Further on, within the Poets’ Corner, two monuments especially must have been dear to the author of “Comus” and “Lycidas.” One marks the grave of Chaucer, who lies under a beautiful Gothic canopy erected in 1558, after the removal of his body to this spot; the other marks that of Edmund Spenser, who died in 1598 in King Street, hard by, “for lacke of bread.” Yet Dean Stanley tells us that “his hearse was attended by poets, and mournful elegies and poems, with the pens that wrote them, were thrown into his tomb. What a funeral was that at which Beaumont, Fletcher, Jonson, and, in all probability, Shakespeare, attended! What a grave in which the pen of Shakespeare may be mouldering away!” Of the author of the “Faërie Queene” Milton himself said: “Our sage and serious Spenser, whom I dare be known to think a better teacher than Scotus or Aquinas.” Near by to Spenser’s tomb is the monument to Ben Jonson, at some distance from his grave, as has just been said, and close at hand are the memorials to Dryden, Drayton, Cowley, and Francis Beaumont, Milton’s famous contemporaries. If the poet could have looked forward two generations he might have seen his own counterfeit presentment in marble upon these walls. By that time the royalist feeling against him had abated, and when in 1737 this belated recognition of his greatness was placed upon the wall, Doctor Gregory remarked to Doctor Johnson: “I have seen erected in the church a bust of that man whose name I once knew considered as a pollution of its walls.”
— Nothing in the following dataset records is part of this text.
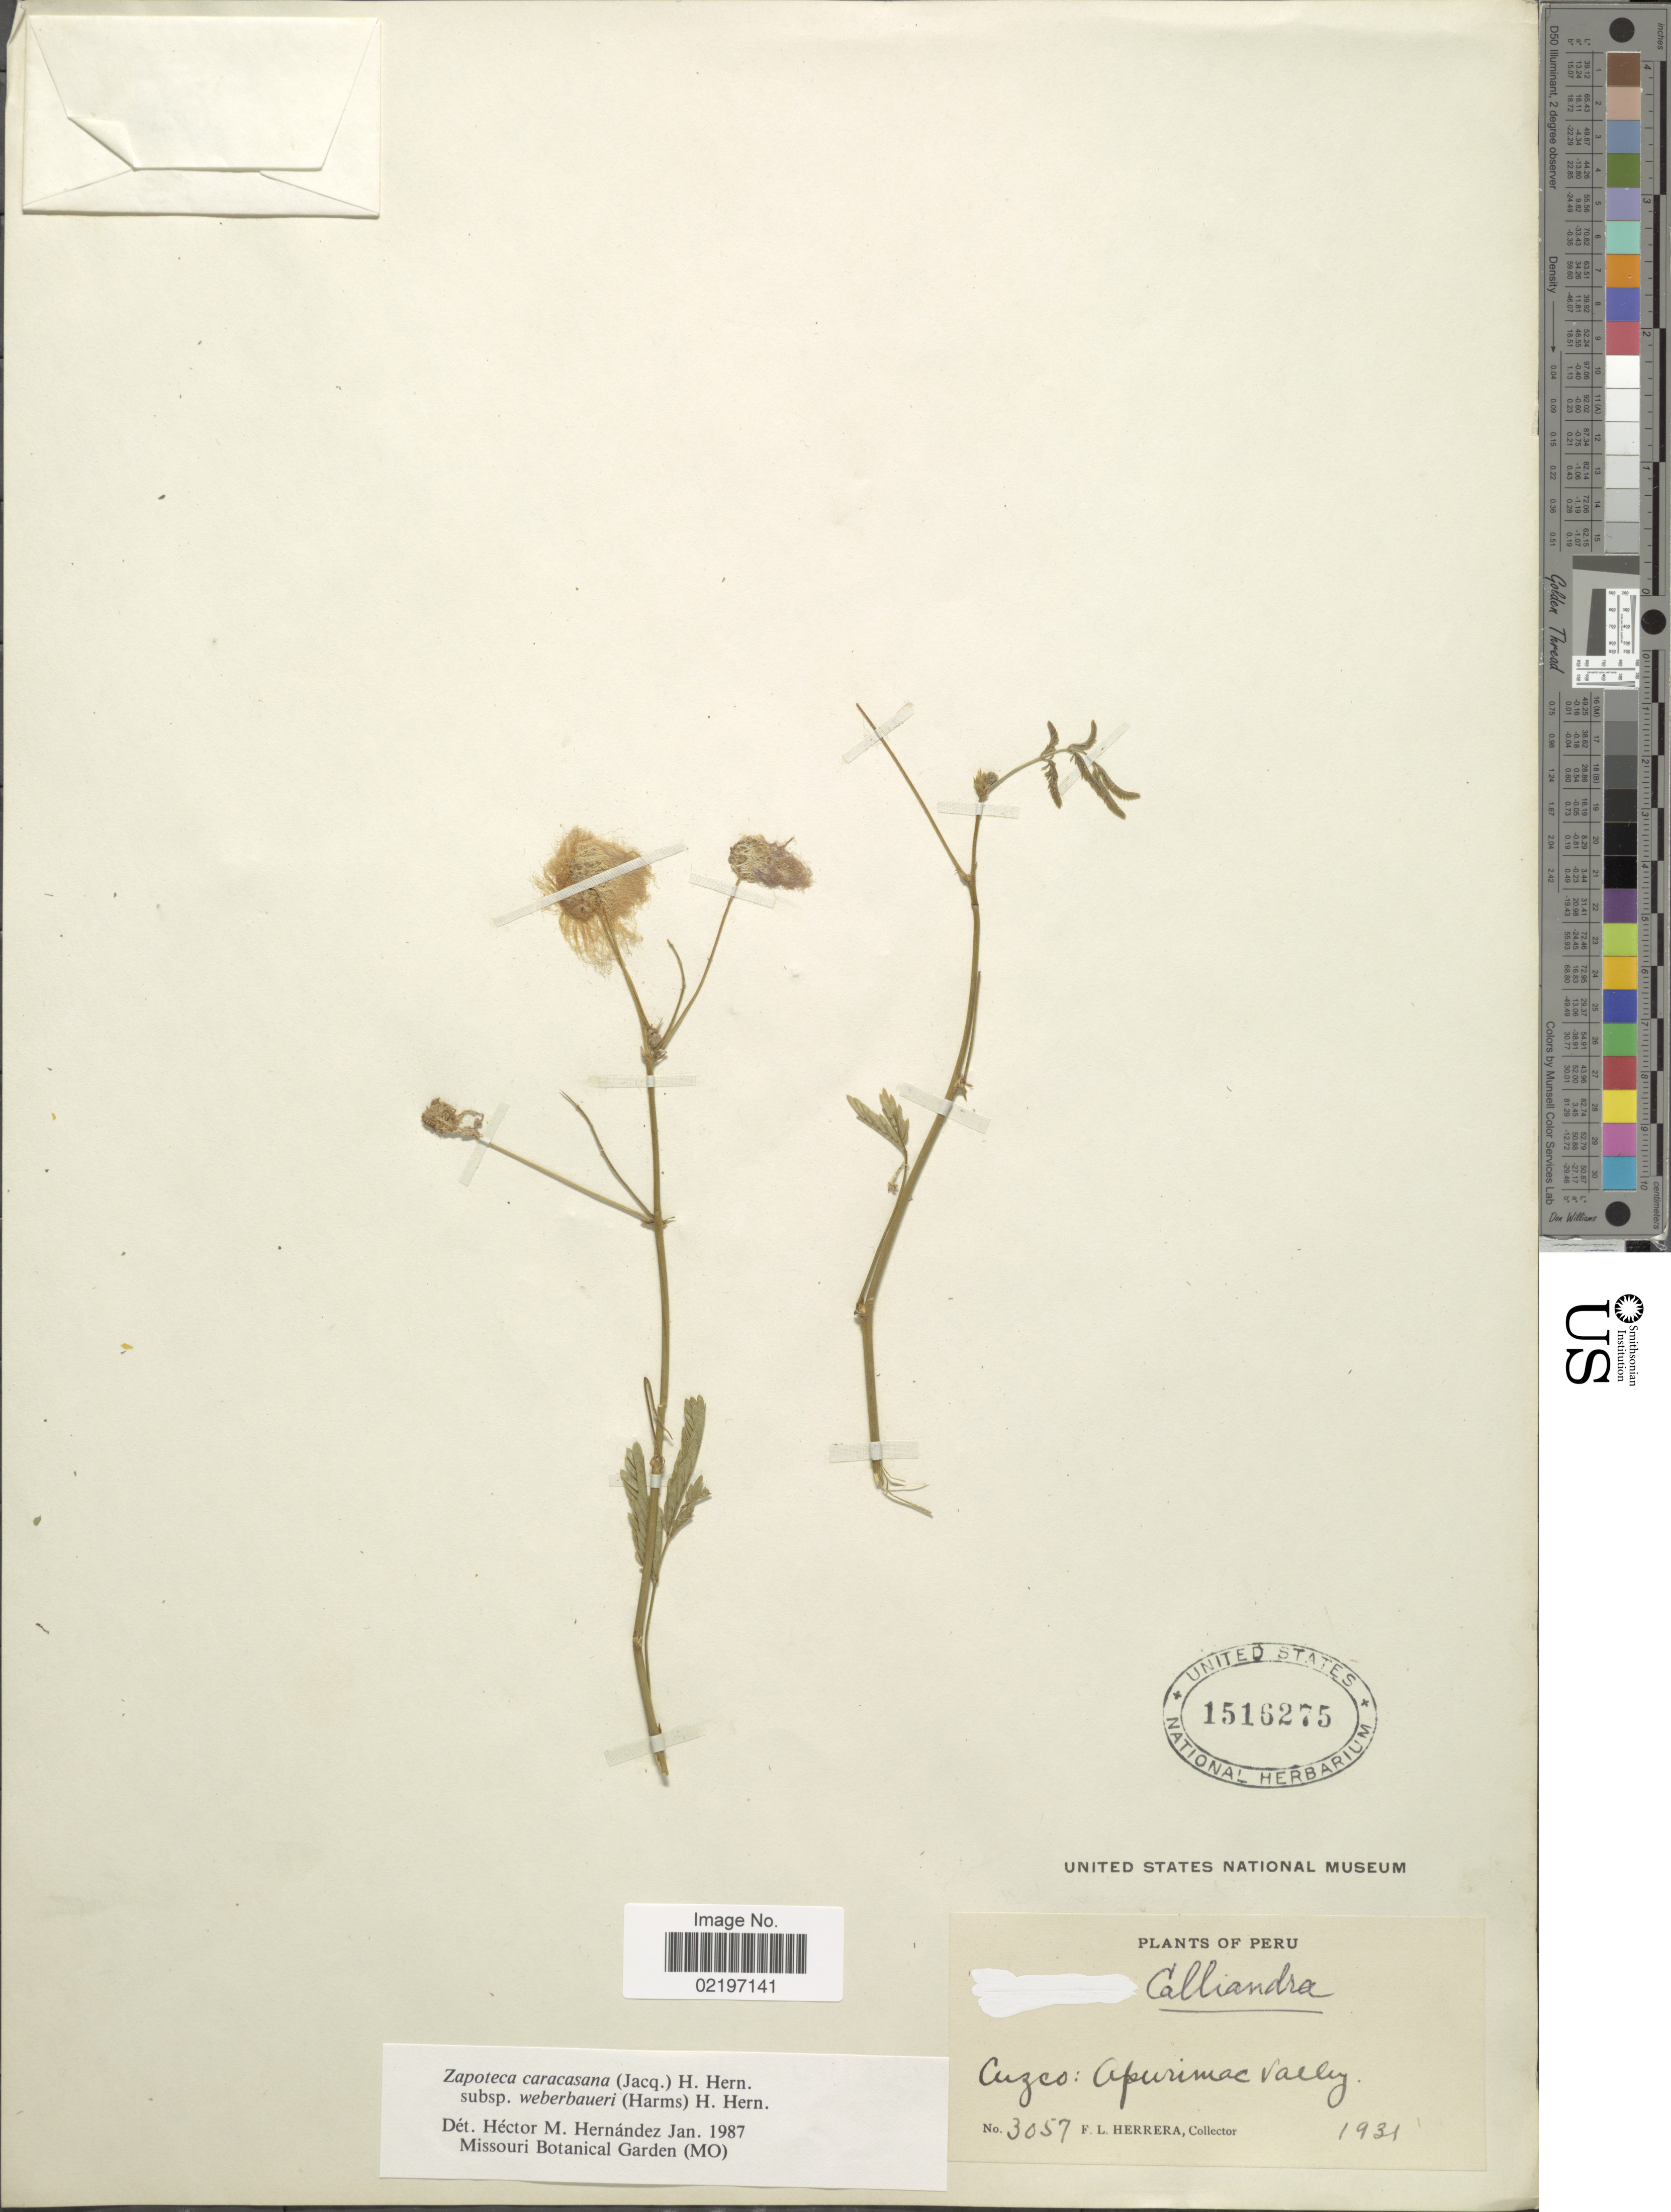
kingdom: Plantae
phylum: Tracheophyta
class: Magnoliopsida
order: Fabales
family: Fabaceae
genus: Zapoteca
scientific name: Zapoteca caracasana subsp. weberbaueri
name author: (Harms) H.M. Hern.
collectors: F. L. Herrera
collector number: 3057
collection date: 1931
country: Peru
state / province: Cusco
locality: Apurimac Valley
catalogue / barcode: US 1516275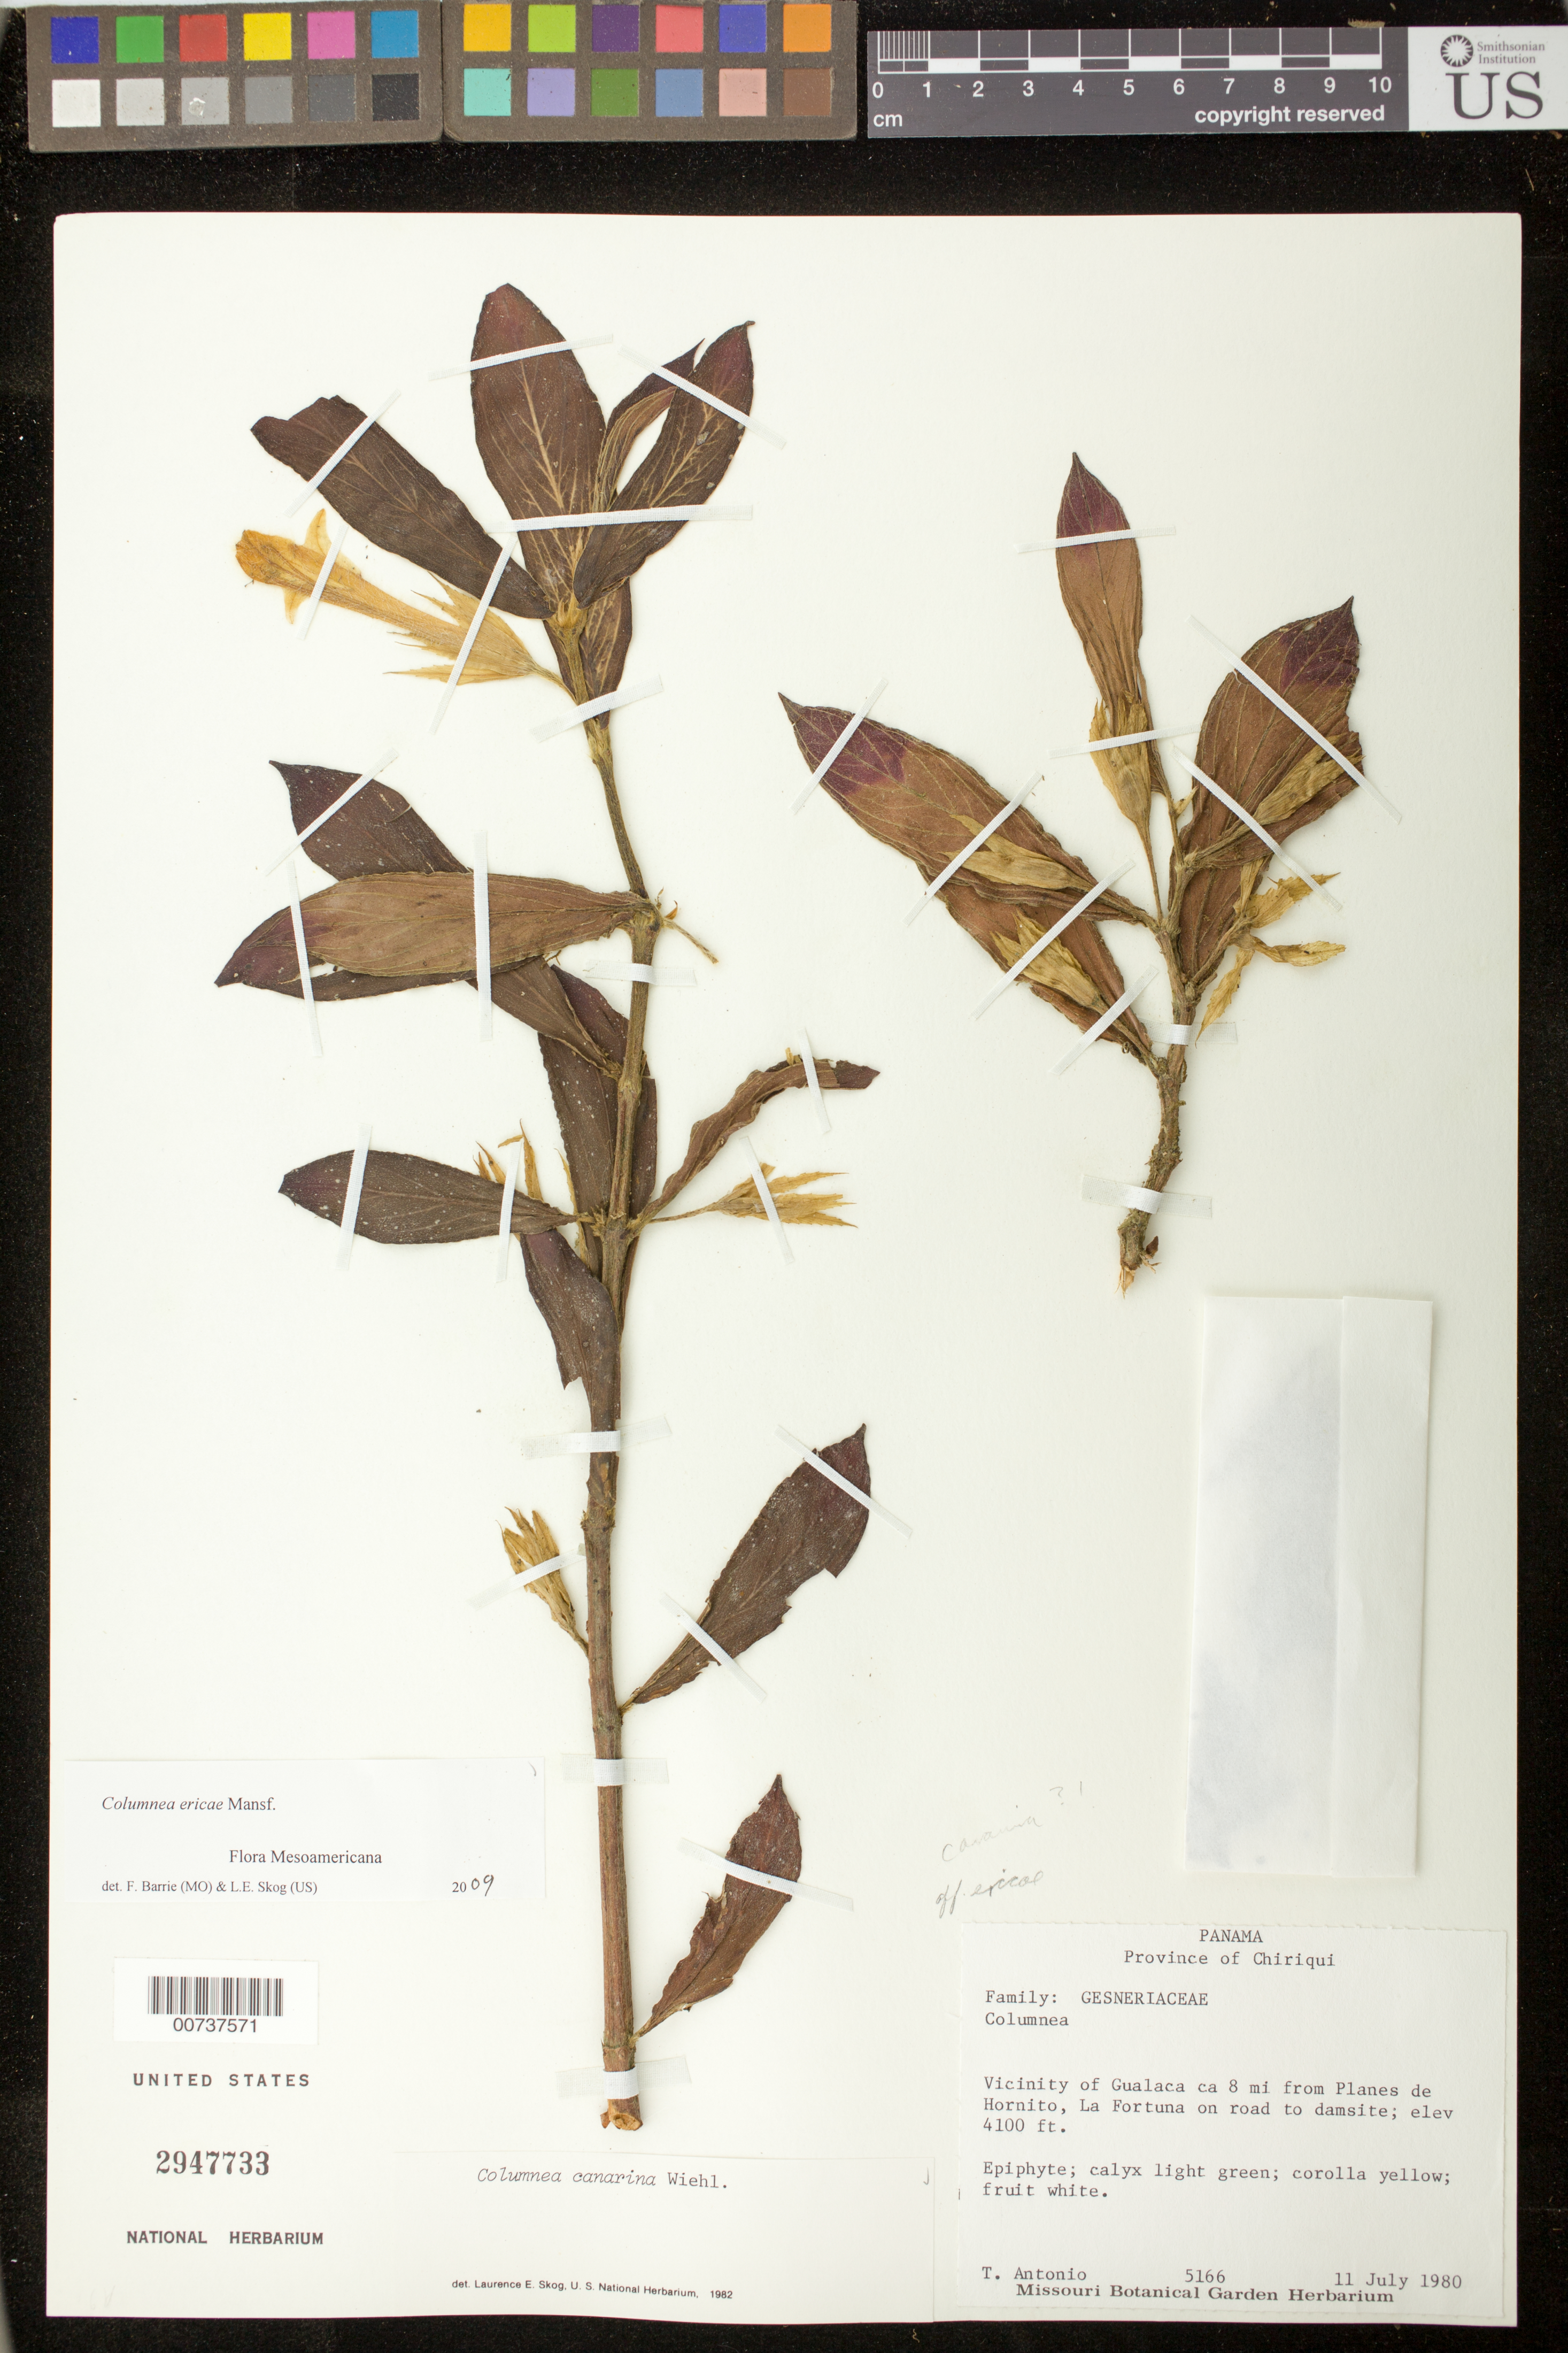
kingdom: Plantae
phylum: Tracheophyta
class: Magnoliopsida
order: Lamiales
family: Gesneriaceae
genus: Columnea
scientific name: Columnea ericae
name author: Mansf.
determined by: Barrie, F. R.; Skog, Laurence E.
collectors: T. Antonio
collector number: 5166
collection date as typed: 11 Jul 1980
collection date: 1980-07-11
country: Panama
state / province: Chiriquí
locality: Vicinity of Gualaca about 8 mi from Planes de Hornito, La Fortuna on road to damsite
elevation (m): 1250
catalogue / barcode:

After Shakespeare’s death there was a strong desire to remove his bones from Stratford to the Abbey, upon which Milton and Jonson both protested. The former wrote:

“What needs my Shakespeare for his honoured bones
The labour of an age in pilèd stones?”

and Jonson more emphatically exclaimed:

“My Shakespeare rise! I will not lodge thee by
Chaucer or Spenser, or bid Beaumont lie
A little further on to make thee room;
Thou art a monument without a tomb,
And art alive still while thy book doth live
And we have wits to read and praise to give.”

In St. Benedict’s Chapel may be noted the graves of Bishop Bilson, Doctor Tunson, Sir Robert Anstruther, and Sir Robert Ayton,—famous men of Milton’s time.